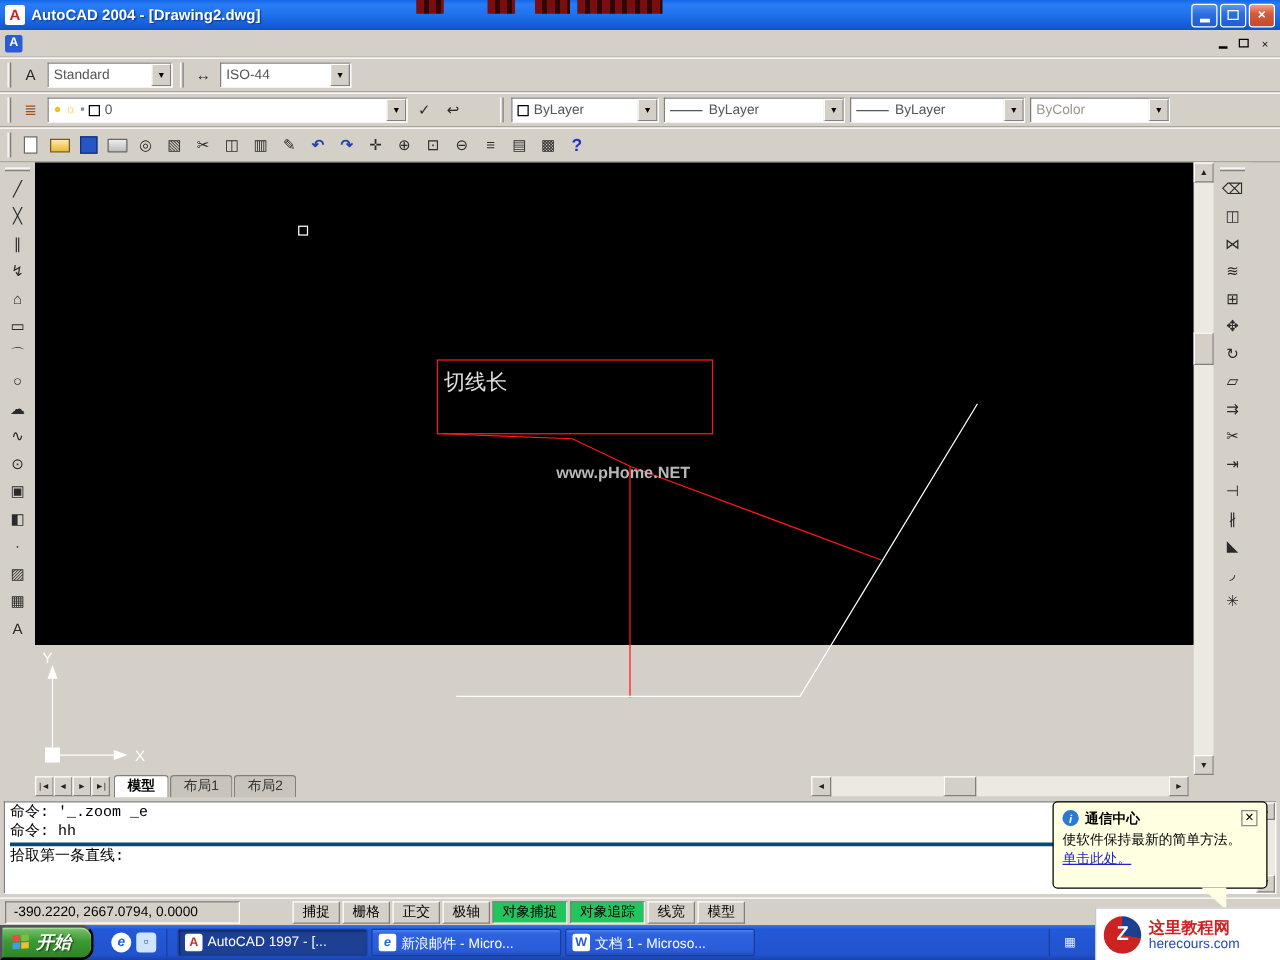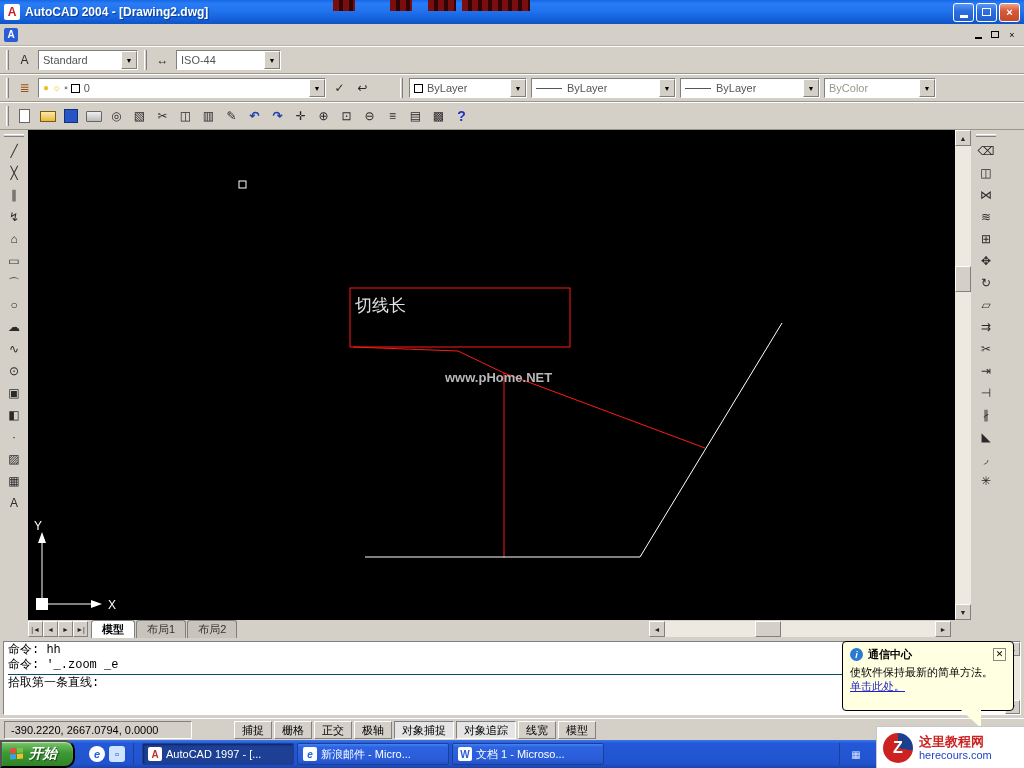--- a/index.html
+++ b/index.html
@@ -66,21 +66,21 @@
   .ic-undo,.ic-redo{color:#2244aa;font-weight:bold}
   .ic-layers{color:#a05010}
 
   
   .main{position:absolute;left:0;top:130px;width:1024px;height:508px;background:#d4d0c8}
   .vtb{position:absolute;top:0;display:flex;flex-direction:column;align-items:center;background:#d4d0c8;padding-top:2px}
   .vtb-left{left:0;width:28px;height:508px}
   .vtb-right{left:971px;width:30px;height:508px}
   .vgrip{width:20px;height:3px;border-top:1px solid #fff;border-bottom:1px solid #808080;margin:2px 0 3px}
   .vtb .tbi{width:24px;height:22px}
-  .canvas{position:absolute;left:28px;top:0;width:927px;height:490px;background:#000;cursor:crosshair}
+  .canvas{position:absolute;left:28px;top:0;width:927px;height:386px;background:#000;cursor:crosshair}
   .canvas svg{display:block}
 
   
   .sb-btn{background:#d4d0c8;border:1px solid;border-color:#fff #808080 #808080 #fff;
     display:flex;align-items:center;justify-content:center;font-size:7px;color:#222;flex:0 0 auto}
   .vscroll{position:absolute;left:955px;top:0;width:16px;height:490px;background:#ece9e0;display:flex;flex-direction:column}
   .vscroll .sb-btn{width:16px;height:16px}
   .vtrack{position:relative;flex:1}
   .vthumb{position:absolute;left:0;top:120px;width:16px;height:26px;background:#d4d0c8;
     border:1px solid;border-color:#fff #808080 #808080 #fff}
@@ -98,34 +98,34 @@
   .hthumb{position:absolute;top:0;left:90px;width:26px;height:16px;background:#d4d0c8;
     border:1px solid;border-color:#fff #808080 #808080 #fff}
   .corner{position:absolute;right:0;top:0;width:20px;height:18px;background:#d4d0c8}
 
   
   .cmdarea{position:absolute;left:0;top:638px;width:1024px;height:80px;background:#d4d0c8;padding:3px}
   .cmdbox{position:relative;width:100%;height:100%;background:#fff;border:1px solid;
     border-color:#808080 #fff #fff #808080;font-family:"Liberation Mono","DejaVu Sans Mono",monospace;
     font-size:12px;color:#000;padding:1px 18px 1px 4px}
   .cmd-line{line-height:15px;white-space:pre}
-  .cmd-prompt{line-height:17px;border-top:1px solid #0c4a6e;margin-top:1px;white-space:pre}
+  .cmd-prompt{line-height:17px;border-top:3px solid #0c4a6e;margin-top:1px;white-space:pre}
   .cmd-sb{position:absolute;right:0;top:0;width:15px;height:100%;background:#ece9e0;
     display:flex;flex-direction:column;justify-content:space-between}
   .cmd-sb .sb-btn{width:15px;height:14px}
 
   
   .statusbar{position:absolute;left:0;top:718px;width:1024px;height:22px;background:#d4d0c8;
     display:flex;align-items:center;padding:0 4px;border-top:1px solid #fff}
   .coords{width:188px;height:18px;border:1px solid;border-color:#808080 #fff #fff #808080;
     font-size:11px;line-height:16px;padding:0 6px;color:#000;margin-right:42px;white-space:nowrap}
   .toggles{display:flex;gap:2px}
   .toggle{height:18px;padding:0 7px;font-size:11px;line-height:16px;background:#d4d0c8;color:#000;
     border:1px solid;border-color:#fff #808080 #808080 #fff;white-space:nowrap}
-  .toggle.pressed{border-color:#808080 #fff #fff #808080;background:#e5e5e5}
+  .toggle.pressed{border-color:#808080 #fff #fff #808080;background:#22c55e}
 
   
   .taskbar{position:absolute;left:0;top:740px;width:1024px;height:28px;
     background:linear-gradient(#3a77e8,#2358d8 12%,#2153cc 85%,#1a43ae);display:flex;align-items:center}
   .startbtn{height:28px;padding:0 16px 0 8px;border-radius:0 10px 10px 0;
     background:linear-gradient(#7bc46f,#3d9a33 45%,#2f8328);color:#fff;font-weight:bold;font-style:italic;
     font-size:14px;display:flex;align-items:center;gap:5px;box-shadow:inset 0 1px 1px #b8e8a8;text-shadow:1px 1px 1px #1a4a14}
   .flag{width:14px;height:13px;display:grid;grid-template-columns:6px 6px;grid-template-rows:5px 5px;gap:1px;transform:skewY(-4deg)}
   .flag i{display:block}
   .flag i:nth-child(1){background:#e84c3c}.flag i:nth-child(2){background:#77c043}
@@ -394,22 +394,22 @@
         <span class="sb-btn">►</span>
       </div>
       <span class="corner"></span>
     </div>
   </div>
 
   <div class="cmdarea">
     <div class="cmdbox">
       <div>
 
+          <div class="cmd-line">命令: '_.zoom _e</div>
           <div class="cmd-line">命令: hh</div>
-          <div class="cmd-line">命令: '_.zoom _e</div>
         </div>
       <div class="cmd-prompt">拾取第一条直线:</div>
       <div class="cmd-sb">
         <span class="sb-btn">▲</span>
         <span class="sb-btn">▼</span>
       </div>
     </div>
   </div>
 
   <div class="statusbar">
---------------
**Your assignment**
Whenever the word "content" appears in a line of the data above, that line counts. Say how many lines count, and nothing more.

**Answer to this task**
2